The embedded video does not load on my not-obsolete Pixel 5 (Firefox)

nextaccountic3 years ago

Here too (on a brand new HP laptop, also Firefox). But it isn't related to the age of your device.

> Firefox Can’t Open This Page

> To protect your security, www.youtube.com will not allow Firefox to display the page if another site has embedded it. To see this page, you need to open it in a new window.

> https://support.mozilla.org/en-US/kb/xframe-neterror-page?as...

Which says

> If you see this error, it is usually caused by a misconfigured website that is trying to display another website without the consent of its owner.

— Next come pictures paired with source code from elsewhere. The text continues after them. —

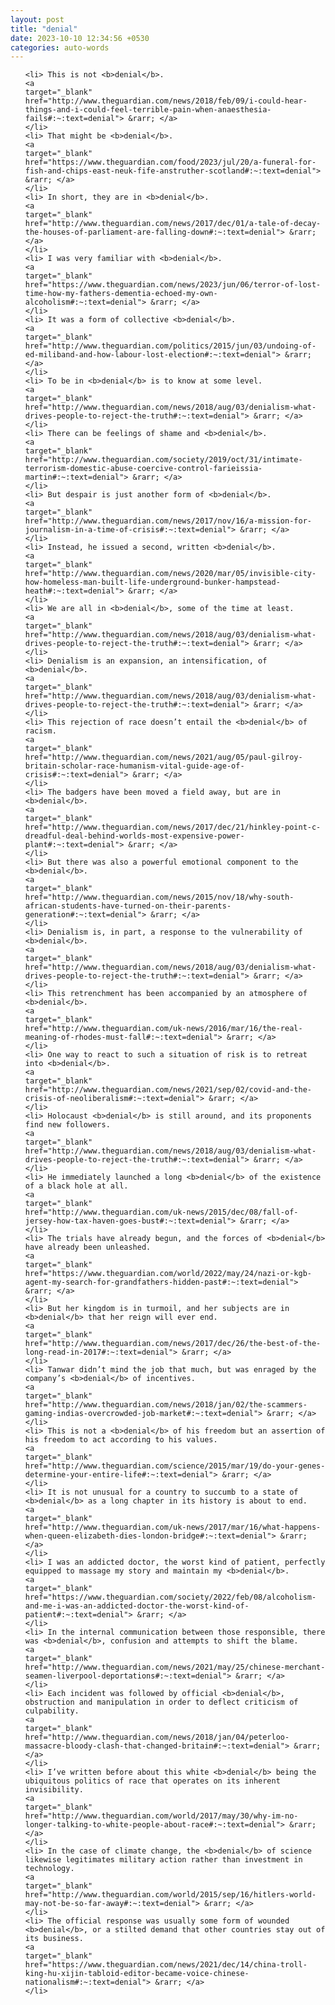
 ```yaml
---
layout: post
title: "denial"
date: 2023-10-10 12:34:56 +0530
categories: auto-words
---
```

<ol>

    <li> This is not <b>denial</b>.
    <a 
    target="_blank" 
    href="http://www.theguardian.com/news/2018/feb/09/i-could-hear-things-and-i-could-feel-terrible-pain-when-anaesthesia-fails#:~:text=denial"> &rarr; </a>
    </li>
    <li> That might be <b>denial</b>.
    <a 
    target="_blank" 
    href="https://www.theguardian.com/food/2023/jul/20/a-funeral-for-fish-and-chips-east-neuk-fife-anstruther-scotland#:~:text=denial"> &rarr; </a>
    </li>
    <li> In short, they are in <b>denial</b>.
    <a 
    target="_blank" 
    href="http://www.theguardian.com/news/2017/dec/01/a-tale-of-decay-the-houses-of-parliament-are-falling-down#:~:text=denial"> &rarr; </a>
    </li>
    <li> I was very familiar with <b>denial</b>.
    <a 
    target="_blank" 
    href="https://www.theguardian.com/news/2023/jun/06/terror-of-lost-time-how-my-fathers-dementia-echoed-my-own-alcoholism#:~:text=denial"> &rarr; </a>
    </li>
    <li> It was a form of collective <b>denial</b>.
    <a 
    target="_blank" 
    href="http://www.theguardian.com/politics/2015/jun/03/undoing-of-ed-miliband-and-how-labour-lost-election#:~:text=denial"> &rarr; </a>
    </li>
    <li> To be in <b>denial</b> is to know at some level.
    <a 
    target="_blank" 
    href="http://www.theguardian.com/news/2018/aug/03/denialism-what-drives-people-to-reject-the-truth#:~:text=denial"> &rarr; </a>
    </li>
    <li> There can be feelings of shame and <b>denial</b>.
    <a 
    target="_blank" 
    href="http://www.theguardian.com/society/2019/oct/31/intimate-terrorism-domestic-abuse-coercive-control-farieissia-martin#:~:text=denial"> &rarr; </a>
    </li>
    <li> But despair is just another form of <b>denial</b>.
    <a 
    target="_blank" 
    href="http://www.theguardian.com/news/2017/nov/16/a-mission-for-journalism-in-a-time-of-crisis#:~:text=denial"> &rarr; </a>
    </li>
    <li> Instead, he issued a second, written <b>denial</b>.
    <a 
    target="_blank" 
    href="http://www.theguardian.com/news/2020/mar/05/invisible-city-how-homeless-man-built-life-underground-bunker-hampstead-heath#:~:text=denial"> &rarr; </a>
    </li>
    <li> We are all in <b>denial</b>, some of the time at least.
    <a 
    target="_blank" 
    href="http://www.theguardian.com/news/2018/aug/03/denialism-what-drives-people-to-reject-the-truth#:~:text=denial"> &rarr; </a>
    </li>
    <li> Denialism is an expansion, an intensification, of <b>denial</b>.
    <a 
    target="_blank" 
    href="http://www.theguardian.com/news/2018/aug/03/denialism-what-drives-people-to-reject-the-truth#:~:text=denial"> &rarr; </a>
    </li>
    <li> This rejection of race doesn’t entail the <b>denial</b> of racism.
    <a 
    target="_blank" 
    href="http://www.theguardian.com/news/2021/aug/05/paul-gilroy-britain-scholar-race-humanism-vital-guide-age-of-crisis#:~:text=denial"> &rarr; </a>
    </li>
    <li> The badgers have been moved a field away, but are in <b>denial</b>.
    <a 
    target="_blank" 
    href="http://www.theguardian.com/news/2017/dec/21/hinkley-point-c-dreadful-deal-behind-worlds-most-expensive-power-plant#:~:text=denial"> &rarr; </a>
    </li>
    <li> But there was also a powerful emotional component to the <b>denial</b>.
    <a 
    target="_blank" 
    href="http://www.theguardian.com/news/2015/nov/18/why-south-african-students-have-turned-on-their-parents-generation#:~:text=denial"> &rarr; </a>
    </li>
    <li> Denialism is, in part, a response to the vulnerability of <b>denial</b>.
    <a 
    target="_blank" 
    href="http://www.theguardian.com/news/2018/aug/03/denialism-what-drives-people-to-reject-the-truth#:~:text=denial"> &rarr; </a>
    </li>
    <li> This retrenchment has been accompanied by an atmosphere of <b>denial</b>.
    <a 
    target="_blank" 
    href="http://www.theguardian.com/uk-news/2016/mar/16/the-real-meaning-of-rhodes-must-fall#:~:text=denial"> &rarr; </a>
    </li>
    <li> One way to react to such a situation of risk is to retreat into <b>denial</b>.
    <a 
    target="_blank" 
    href="http://www.theguardian.com/news/2021/sep/02/covid-and-the-crisis-of-neoliberalism#:~:text=denial"> &rarr; </a>
    </li>
    <li> Holocaust <b>denial</b> is still around, and its proponents find new followers.
    <a 
    target="_blank" 
    href="http://www.theguardian.com/news/2018/aug/03/denialism-what-drives-people-to-reject-the-truth#:~:text=denial"> &rarr; </a>
    </li>
    <li> He immediately launched a long <b>denial</b> of the existence of a black hole at all.
    <a 
    target="_blank" 
    href="http://www.theguardian.com/uk-news/2015/dec/08/fall-of-jersey-how-tax-haven-goes-bust#:~:text=denial"> &rarr; </a>
    </li>
    <li> The trials have already begun, and the forces of <b>denial</b> have already been unleashed.
    <a 
    target="_blank" 
    href="https://www.theguardian.com/world/2022/may/24/nazi-or-kgb-agent-my-search-for-grandfathers-hidden-past#:~:text=denial"> &rarr; </a>
    </li>
    <li> But her kingdom is in turmoil, and her subjects are in <b>denial</b> that her reign will ever end.
    <a 
    target="_blank" 
    href="http://www.theguardian.com/news/2017/dec/26/the-best-of-the-long-read-in-2017#:~:text=denial"> &rarr; </a>
    </li>
    <li> Tanwar didn’t mind the job that much, but was enraged by the company’s <b>denial</b> of incentives.
    <a 
    target="_blank" 
    href="http://www.theguardian.com/news/2018/jan/02/the-scammers-gaming-indias-overcrowded-job-market#:~:text=denial"> &rarr; </a>
    </li>
    <li> This is not a <b>denial</b> of his freedom but an assertion of his freedom to act according to his values.
    <a 
    target="_blank" 
    href="http://www.theguardian.com/science/2015/mar/19/do-your-genes-determine-your-entire-life#:~:text=denial"> &rarr; </a>
    </li>
    <li> It is not unusual for a country to succumb to a state of <b>denial</b> as a long chapter in its history is about to end.
    <a 
    target="_blank" 
    href="http://www.theguardian.com/uk-news/2017/mar/16/what-happens-when-queen-elizabeth-dies-london-bridge#:~:text=denial"> &rarr; </a>
    </li>
    <li> I was an addicted doctor, the worst kind of patient, perfectly equipped to massage my story and maintain my <b>denial</b>.
    <a 
    target="_blank" 
    href="https://www.theguardian.com/society/2022/feb/08/alcoholism-and-me-i-was-an-addicted-doctor-the-worst-kind-of-patient#:~:text=denial"> &rarr; </a>
    </li>
    <li> In the internal communication between those responsible, there was <b>denial</b>, confusion and attempts to shift the blame.
    <a 
    target="_blank" 
    href="http://www.theguardian.com/news/2021/may/25/chinese-merchant-seamen-liverpool-deportations#:~:text=denial"> &rarr; </a>
    </li>
    <li> Each incident was followed by official <b>denial</b>, obstruction and manipulation in order to deflect criticism of culpability.
    <a 
    target="_blank" 
    href="http://www.theguardian.com/news/2018/jan/04/peterloo-massacre-bloody-clash-that-changed-britain#:~:text=denial"> &rarr; </a>
    </li>
    <li> I’ve written before about this white <b>denial</b> being the ubiquitous politics of race that operates on its inherent invisibility.
    <a 
    target="_blank" 
    href="http://www.theguardian.com/world/2017/may/30/why-im-no-longer-talking-to-white-people-about-race#:~:text=denial"> &rarr; </a>
    </li>
    <li> In the case of climate change, the <b>denial</b> of science likewise legitimates military action rather than investment in technology.
    <a 
    target="_blank" 
    href="http://www.theguardian.com/world/2015/sep/16/hitlers-world-may-not-be-so-far-away#:~:text=denial"> &rarr; </a>
    </li>
    <li> The official response was usually some form of wounded <b>denial</b>, or a stilted demand that other countries stay out of its business.
    <a 
    target="_blank" 
    href="https://www.theguardian.com/news/2021/dec/14/china-troll-king-hu-xijin-tabloid-editor-became-voice-chinese-nationalism#:~:text=denial"> &rarr; </a>
    </li>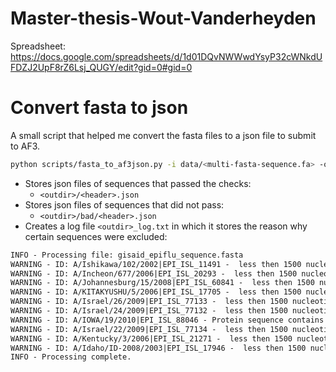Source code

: # Master-thesis-Wout-Vanderheyden

Spreadsheet:
https://docs.google.com/spreadsheets/d/1d01DQvNWWwdYsyP32cWNkdUFDZJ2UpF8rZ6Lsj_QUGY/edit?gid=0#gid=0

# Convert fasta to json

A small script that helped me convert the fasta files to a json file to submit to AF3.

```bash
python scripts/fasta_to_af3json.py -i data/<multi-fasta-sequence.fa> -o <outdir>
```

-   Stores json files of sequences that passed the checks:
    -   `<outdir>/<header>.json`
-   Stores json files of sequences that did not pass:
    -   `<outdir>/bad/<header>.json`
-   Creates a log file `<outdir>_log.txt` in which it stores the reason why certain sequences were excluded:

```txt
INFO - Processing file: gisaid_epiflu_sequence.fasta
WARNING - ID: A/Ishikawa/102/2002|EPI_ISL_11491 -  less then 1500 nucleotides (or equivalent for proteins): 987
WARNING - ID: A/Incheon/677/2006|EPI_ISL_20293 -  less then 1500 nucleotides (or equivalent for proteins): 1113
WARNING - ID: A/Johannesburg/15/2008|EPI_ISL_60841 -  less then 1500 nucleotides (or equivalent for proteins): 921
WARNING - ID: A/KITAKYUSHU/5/2006|EPI_ISL_17705 -  less then 1500 nucleotides (or equivalent for proteins): 987
WARNING - ID: A/Israel/26/2009|EPI_ISL_77133 -  less then 1500 nucleotides (or equivalent for proteins): 1101
WARNING - ID: A/Israel/24/2009|EPI_ISL_77132 -  less then 1500 nucleotides (or equivalent for proteins): 1101
WARNING - ID: A/IOWA/19/2010|EPI_ISL_88046 - Protein sequence contains 'X'
WARNING - ID: A/Israel/22/2009|EPI_ISL_77134 -  less then 1500 nucleotides (or equivalent for proteins): 1101
WARNING - ID: A/Kentucky/3/2006|EPI_ISL_21271 -  less then 1500 nucleotides (or equivalent for proteins): 987
WARNING - ID: A/Idaho/ID-2008/2003|EPI_ISL_17946 -  less then 1500 nucleotides (or equivalent for proteins): 987
INFO - Processing complete.
```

> Websites can use x-frame options or a content security policy to control if other websites may embed them on their own pages. This is an important security feature to prevent clickjacking, which is an attack that allows malicious sites to trick users into clicking links on a site.

Generally speaking this kind of situation represents the opposite problem to what the OP describes: the web browsers themselves are constantly changing and breaking previously working websites. This imposes a burden of continuously modify the websites to comply with the latest and greatest APIs; most of the web isn't going to upgrade and will slowly rot (like happened with sites that relied on Flash, a proprietary, non-standard plugin). Obsolete devices - the theme of this post - aren't a moving target like the web is.

Now, for this particular website, being a 2021 course, it's just a bug. It _should_ just be fixed and set the proper CSP.

jeroenhd3 years ago

The X-Frame-Options header is sent by YouTube, not by the website. The website appears to be trying to embed a normal YouTube.com link (/watch?) instead of using its normal embed path (/embed/).

This is probably intentional behaviour by YouTube to prevent clickjacking and the like. I don't think this has ever been how YouTube intended embeds to work, so you can't really blame browsers here. The author should fix their link to get the video to show up.

nextaccountic3 years ago

I was thinking along those lines: this api (content security policy) didn't work with older browsers, because they didn't exist. An older browser wouldn't have blocked this iframe. And by looking up, it would be indeed very old.

So yeah my rant didn't apply to this particular instance.